**Aim of the task**
If a line of the data below contains the string "anchor", copy it into your answer.

(Source data)
━━━━━━━━━━━━━━━━━━━━
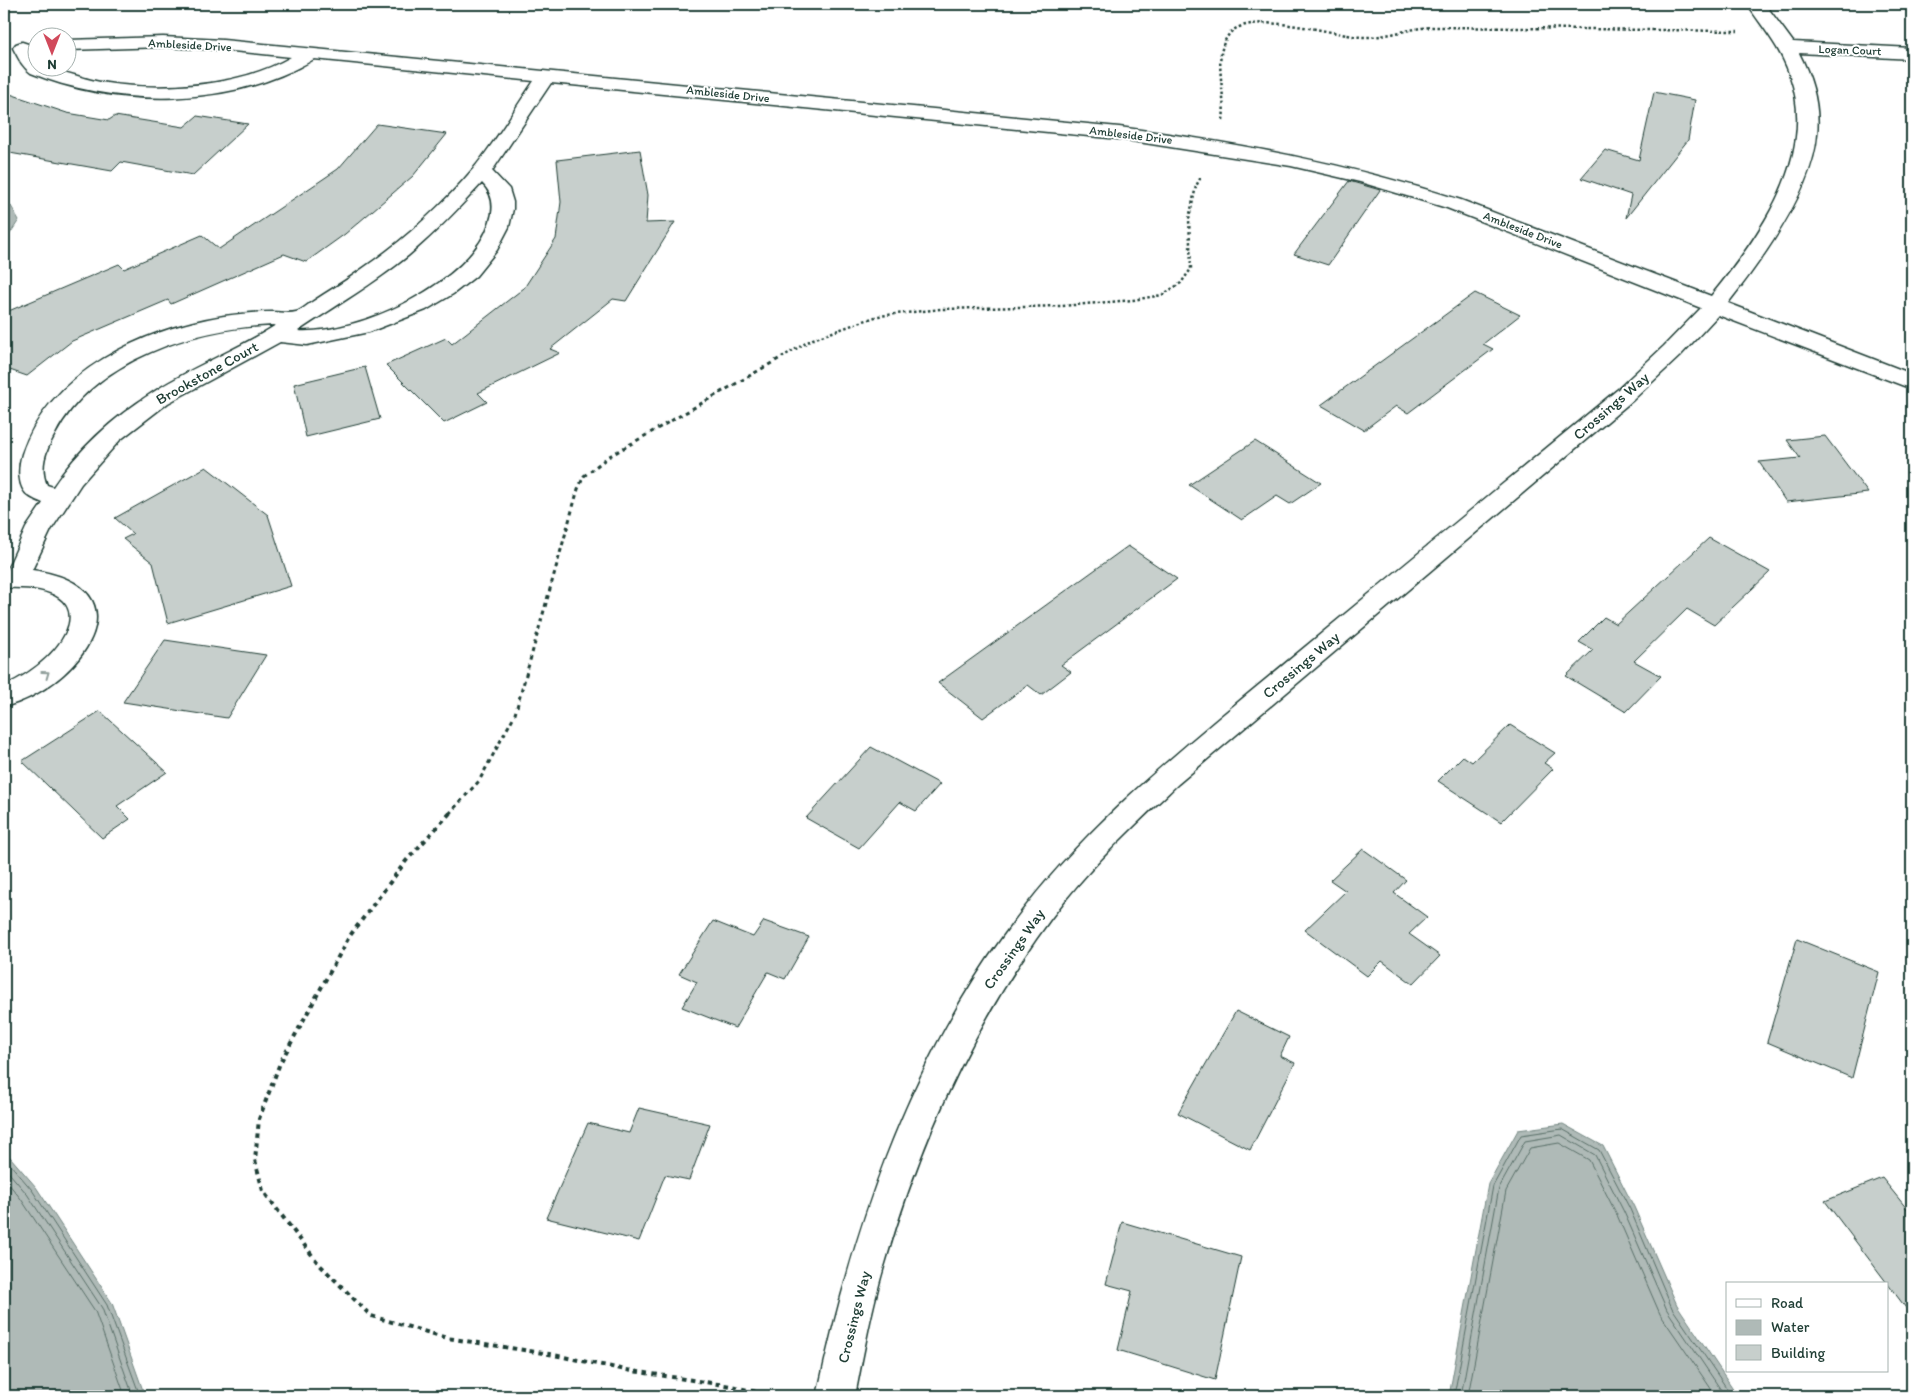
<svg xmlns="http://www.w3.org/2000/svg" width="1916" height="1400" font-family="Itim,sans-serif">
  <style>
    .water { fill: #afbab7; stroke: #758883 }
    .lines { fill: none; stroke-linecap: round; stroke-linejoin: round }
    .shore { stroke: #596f68; stroke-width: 1 }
    .building { fill: #c7cfcc; stroke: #1f3d34 }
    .minor-casing { stroke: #1f3d34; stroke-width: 3 }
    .path-far2 { stroke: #1f3d34; stroke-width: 2.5; stroke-dasharray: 2.5 2.5; stroke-linecap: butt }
    .path-far1 { stroke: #1f3d34; stroke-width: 3; stroke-dasharray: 4 4; stroke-linecap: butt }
    .path { stroke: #1f3d34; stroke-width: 4; stroke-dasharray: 4.5 4.5; stroke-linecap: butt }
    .minor { fill: #fff; fill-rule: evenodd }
    .oneway { stroke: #8f9e9a }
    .labels { text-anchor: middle; stroke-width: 4; stroke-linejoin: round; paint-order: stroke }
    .far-street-label { font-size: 12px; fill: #1f3d34; stroke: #fff }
    .street-label { font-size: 15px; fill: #1f3d34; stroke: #fff }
  </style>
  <rect width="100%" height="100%" fill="#fff"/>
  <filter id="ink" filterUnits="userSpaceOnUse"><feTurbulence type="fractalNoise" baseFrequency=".02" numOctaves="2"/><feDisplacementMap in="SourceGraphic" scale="10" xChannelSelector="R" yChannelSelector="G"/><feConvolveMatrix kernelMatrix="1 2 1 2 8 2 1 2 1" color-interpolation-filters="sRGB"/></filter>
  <g filter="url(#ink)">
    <path class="water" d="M4,206H11L19,220L4,243Z
      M1563,1124L1603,1146L1634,1207L1677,1305L1738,1396H1449L1488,1184L1518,1130Z
      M4,1150L36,1187L112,1303L145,1396H4Z"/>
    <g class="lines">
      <path class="shore" d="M4,1157L32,1190L107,1305L140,1396
        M4,1167L27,1194L102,1308L133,1396
        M4,1178L21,1199L95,1311L125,1396
        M1454,1396L1493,1186L1521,1135L1562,1129L1599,1150L1630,1209L1672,1308L1732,1396
        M1461,1396L1499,1188L1525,1141L1561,1135L1595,1155L1624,1212L1667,1310L1725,1396
        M1468,1396L1506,1191L1530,1148L1559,1143L1589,1160L1617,1215L1660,1314L1716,1396"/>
    </g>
    <path class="building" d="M4,92L67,113L109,120L115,116L184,127L197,116L248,124L193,175L121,162L112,171L4,152Z
      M1654,92L1695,100L1688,140L1626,218L1631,195L1581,178L1605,150L1639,160Z
      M377,124L447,134L413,176L345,234L306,262L284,254L171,304L168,300L72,341L27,376L4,368V313L119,264L124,269L202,235L219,249L338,169Z
      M640,150L648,195L646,223L675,222L626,301L613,299L550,349L560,353L478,393L487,402L444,423L386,365L446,338L452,344L524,288L556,239L561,202L557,160Z
      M1349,181L1380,190L1328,265L1294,254Z
      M1475,293L1520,315L1483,344L1493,349L1408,413L1396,406L1364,430L1321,405Z
      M365,367L380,419L306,437L294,384Z
      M1825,436L1868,493L1786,502L1759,462L1800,458L1787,440Z
      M1255,441L1321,483L1290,504L1277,496L1242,520L1189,485Z
      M206,467L268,515L291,586L168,623L153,563L123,539L133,534L115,518Z
      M1709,538L1770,572L1714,625L1687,609L1634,661L1661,676L1626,712L1566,676L1593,650L1579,642L1604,617L1616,624Z
      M1128,546L1177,579L1061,665L1071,672L1041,695L1028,685L983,718L938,683Z
      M165,640L266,655L227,718L123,702Z
      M100,711L167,772L117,806L130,819L102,838L22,761Z
      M1510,725L1555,753L1544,763L1553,769L1501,822L1438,781L1463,756L1472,762Z
      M871,747L940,784L916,811L900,802L859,848L806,818Z
      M1363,849L1406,880L1394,893L1427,917L1409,934L1440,956L1413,984L1382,961L1367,976L1305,930L1346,891L1330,880Z
      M713,921L753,937L764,921L809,937L785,979L768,972L735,1028L682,1007L697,982L679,974Z
      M1797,939L1879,972L1852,1078L1767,1042Z
      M1236,1011L1289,1037L1280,1056L1295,1063L1250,1150L1178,1113Z
      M639,1108L710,1124L689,1180L665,1175L639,1241L546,1218L588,1123L629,1133Z
      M1882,1178L1912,1215V1316L1825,1201Z
      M1122,1222L1241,1257L1215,1380L1118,1350L1132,1291L1106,1284Z"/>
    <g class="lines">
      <defs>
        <path id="minor" d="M1747,4H1765L1793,42L1912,48V59L1799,53C1812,78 1820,106 1817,134C1813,190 1762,260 1728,303L1912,374V389L1718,315L1680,356L1633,400L1178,784C1139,821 1099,858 1065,900C981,1007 924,1130 886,1260C872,1305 864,1351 855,1396H817C852,1234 905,1073 1003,937C1082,825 1189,743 1294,656C1401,567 1509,479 1617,390L1664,346L1701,308L1447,208L1360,182L1291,166L1119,139L551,83L492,171L509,189L513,202V209L509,227L497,250L476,276L453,294L426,310L369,332L307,345L280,342L168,403L120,440L81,484L51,530L32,570C152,587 80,687 4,707V686C70,657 111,583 4,588V570H7L26,528L43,503C39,501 33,499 29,496C17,488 18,467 22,454C50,371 144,329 224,316C240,314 257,312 273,312C280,312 289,314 296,312C301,311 307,305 312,302C328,291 346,281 362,269C403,241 442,206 474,168C496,141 514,110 534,81L314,59C233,108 117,108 31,73C22,67 18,57 13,48L16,44L22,42L28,44L38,60V68C59,68 79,78 100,82C158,92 240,87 291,57L223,50L163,47L68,50V40L163,37L223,40L1119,127C1238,143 1346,163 1461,200L1711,296C1759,237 1818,156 1790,76C1781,48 1763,28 1747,4ZM482,183C493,194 495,206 490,221C472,283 358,335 298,331C335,306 374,284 409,255C435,233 459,208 482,183ZM276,325C236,351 191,367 152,393C114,417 78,450 53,487L47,485C39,467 46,450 55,434C94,359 197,327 276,325Z"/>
      </defs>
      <use href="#minor" class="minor-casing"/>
      <path class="path-far2" d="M1223,120C1227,93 1210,54 1231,32C1252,12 1326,32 1353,36C1382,41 1407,27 1435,27C1536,28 1637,30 1738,31
        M782,357L813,339L878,316L941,309L1062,306L1133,300L1162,295L1181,283L1191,269L1189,219L1196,186L1201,177"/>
      <path class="path-far1" d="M449,814L479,781L515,714L578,489L584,476L608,457L784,356"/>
      <path class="path" d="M450,813L406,861L349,937L280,1063L259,1119L255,1160L263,1191L318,1263L371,1316L447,1338L549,1354L626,1370L731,1386L756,1392L755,1396"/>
      <use href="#minor" class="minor"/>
    </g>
    <defs><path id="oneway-chevron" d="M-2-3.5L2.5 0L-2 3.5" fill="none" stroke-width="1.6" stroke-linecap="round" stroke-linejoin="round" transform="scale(1.25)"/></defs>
    <use class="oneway" href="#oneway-chevron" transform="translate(46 674) rotate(-36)"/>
  </g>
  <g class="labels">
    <g class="far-street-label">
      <text transform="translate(190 45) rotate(3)" y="4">Ambleside Drive</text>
      <text transform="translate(1850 50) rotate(2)" y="4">Logan Court</text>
      <text transform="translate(728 94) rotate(6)" y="4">Ambleside Drive</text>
      <text transform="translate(1131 135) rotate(7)" y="4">Ambleside Drive</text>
      <text transform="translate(1523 230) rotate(21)" y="4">Ambleside Drive</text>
    </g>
    <g class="street-label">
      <text transform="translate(207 373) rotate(-29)" y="5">Brookstone Court</text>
      <text transform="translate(1611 406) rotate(-41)" y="5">Crossings Way</text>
      <text transform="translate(1301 665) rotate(-40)" y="5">Crossings Way</text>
      <text transform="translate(1014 949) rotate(-55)" y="5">Crossings Way</text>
      <text transform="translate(854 1317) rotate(-76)" y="5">Crossings Way</text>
    </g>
  </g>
  <rect width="1916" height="1400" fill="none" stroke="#fff" stroke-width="20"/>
  <rect x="10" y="10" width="1896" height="1380" fill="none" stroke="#1f3d34" stroke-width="2" filter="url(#ink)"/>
  <rect x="1726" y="1282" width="162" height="90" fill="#ffffff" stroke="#a5b1ae"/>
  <rect x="1736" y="1299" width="25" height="8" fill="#ffffff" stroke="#a5b1ae"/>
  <text x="1771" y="1308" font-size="15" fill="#1f3d34">Road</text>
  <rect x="1736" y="1320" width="25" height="15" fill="#afbab7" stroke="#a5b1ae"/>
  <text x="1771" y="1332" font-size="15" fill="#1f3d34">Water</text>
  <rect x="1736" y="1345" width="25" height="15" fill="#c7cfcc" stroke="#a5b1ae"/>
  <text x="1771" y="1358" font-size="15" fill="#1f3d34">Building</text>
  <g transform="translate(52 52) rotate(180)"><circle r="24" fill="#ffffff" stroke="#a5b1ae"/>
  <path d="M0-4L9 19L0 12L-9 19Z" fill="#d1495b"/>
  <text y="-8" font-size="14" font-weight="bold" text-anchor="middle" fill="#1f3d34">N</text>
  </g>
</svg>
━━━━━━━━━━━━━━━━━━━━
**Expected answer**
    .labels { text-anchor: middle; stroke-width: 4; stroke-linejoin: round; paint-order: stroke }
  <text y="-8" font-size="14" font-weight="bold" text-anchor="middle" fill="#1f3d34">N</text>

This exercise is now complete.